Chevènement faisait contre mauvaise fortune bon cœur. Il n’ignorait pas que cette référence juridique elliptique avait été une concession bien mince. Mais il n’avait rien de mieux à se mettre sous la dent. Ses interlocuteurs avaient joué finement. L’islam autorise tous les croyants en position de faiblesse à « manger dans la main qu’ils ne peuvent mordre » ; à user de dissimulation et de rouerie : la fameuse takyat. Ils n’eurent aucun mal à obtenir du successeur du rigoriste Chevènement qu’il mît à la poubelle les conclusions de l’accord avec son prédécesseur.
Sarkozy ne fut pas lui non plus mécontent de faire table rase du passé.
Il désirait plaire à ses interlocuteurs. C’était l’époque où il préparait déjà sa campagne présidentielle de 2007 et rêvait d’agréger derrière lui un électorat musulman, qui aurait été séduit par son discours libéral et multiculturel, à l’américaine, qu’il opposait alors au ringardisme laïcard et franchouillard de Chirac.
Nicolas Sarkozy était aussi le produit de son époque, de sa génération.

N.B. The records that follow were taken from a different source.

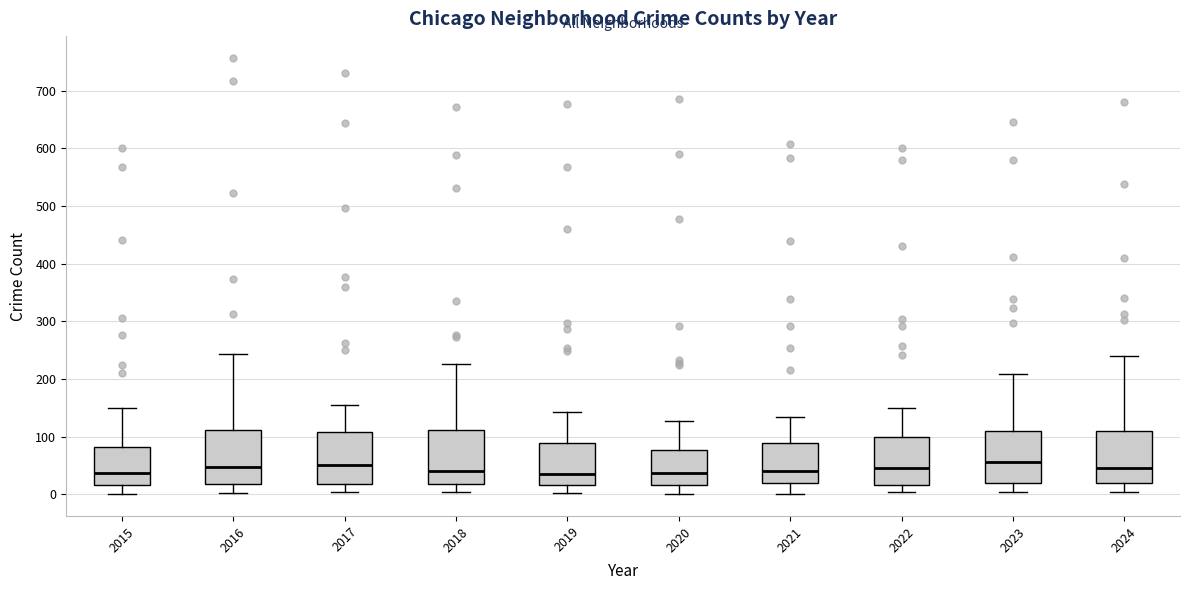

Reading left to right, transcribe this box plot: for each box, give where its median line is, the range the box spans, and where its two whiskers end, as read against the y-axis. The values are not printed on the chart, so give them approximately, as read against the axis.

2015: median 40, box 20 to 80, whiskers 0 to 150
2016: median 50, box 20 to 110, whiskers 0 to 240
2017: median 50, box 20 to 110, whiskers 0 to 150
2018: median 40, box 20 to 110, whiskers 0 to 230
2019: median 40, box 20 to 90, whiskers 0 to 140
2020: median 40, box 20 to 80, whiskers 0 to 130
2021: median 40, box 20 to 90, whiskers 0 to 130
2022: median 50, box 20 to 100, whiskers 0 to 150
2023: median 60, box 20 to 110, whiskers 0 to 210
2024: median 50, box 20 to 110, whiskers 0 to 240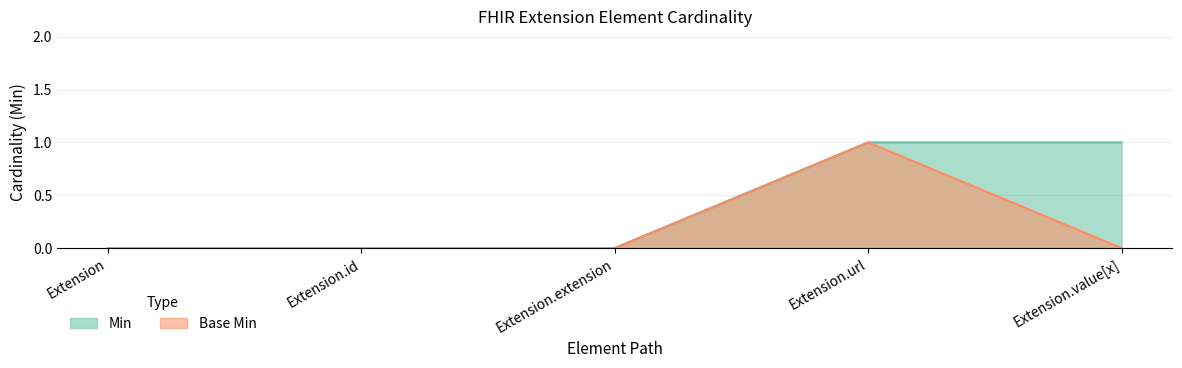

True or false: Min and Base Min cross at least once.

False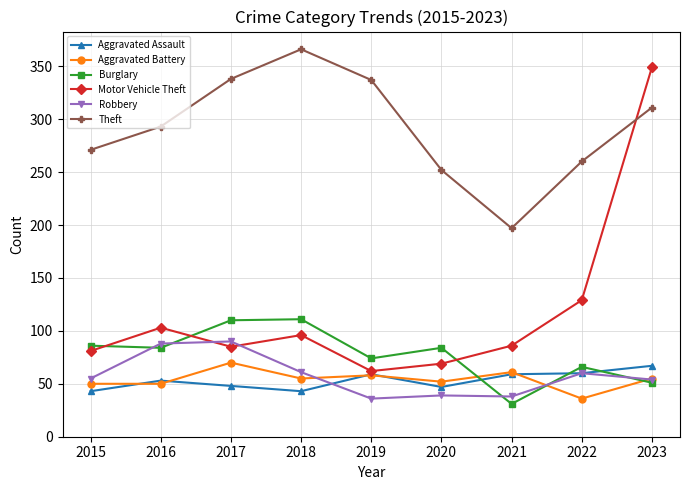

True or false: Robbery has a value of 154 at 2017.

False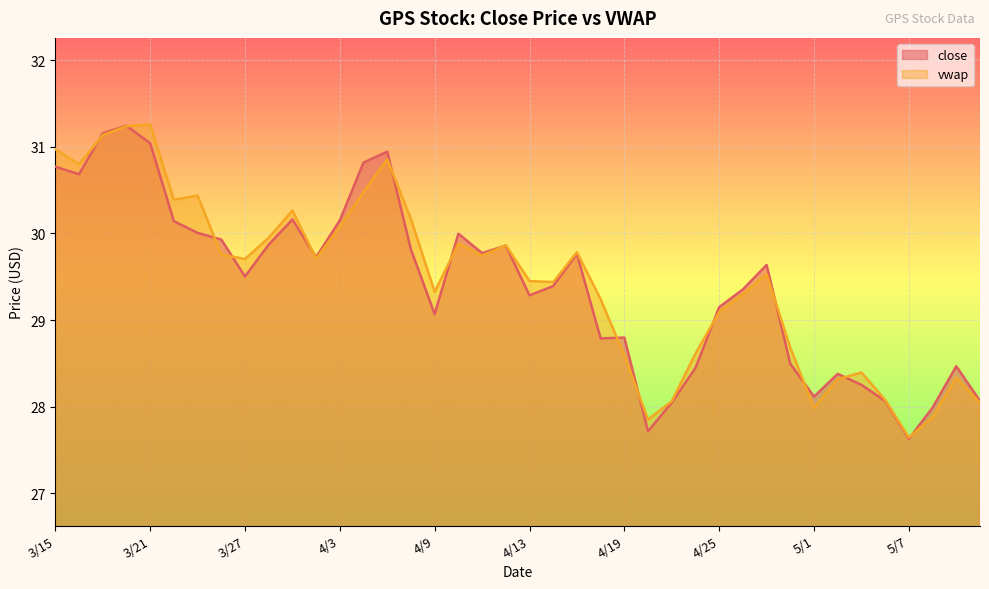

What is the sum of all vwap values?

1178.3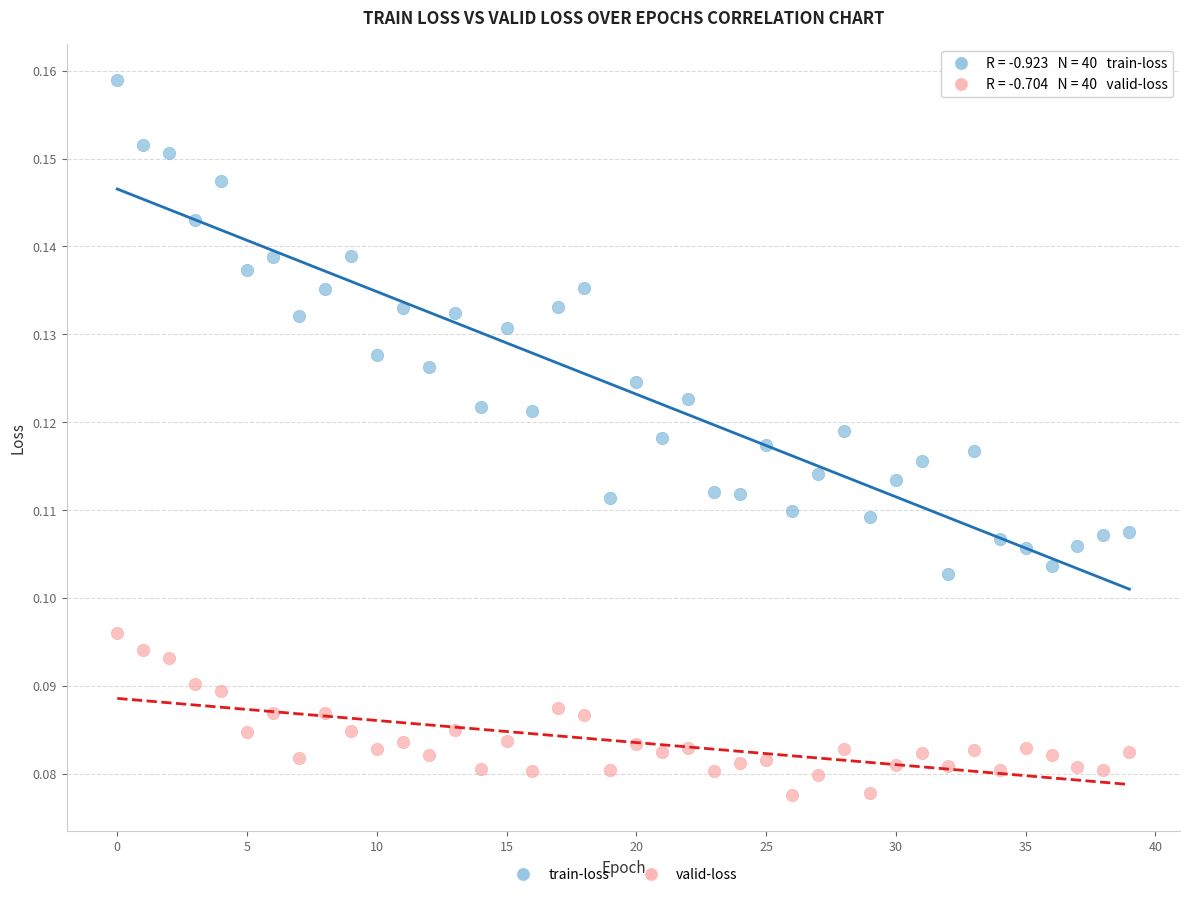

Which series contains the lowest Y value?

valid-loss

Il avait été adolescent au cours de ces années 1970 qui avaient exalté un individualisme forcené et l’admiration naïve et souvent ignorante pour le melting-pot américain. « Dans toutes les victoires d’Alexandre, il y a Aristote », disait de Gaulle. Dans toutes les décisions du Premier Consul Bonaparte, on trouvait l’écho de ses lectures de jeunesse de Voltaire et Rousseau. Dans les choix, ou les contradictions de Sarkozy, il y a souvent Mai 68.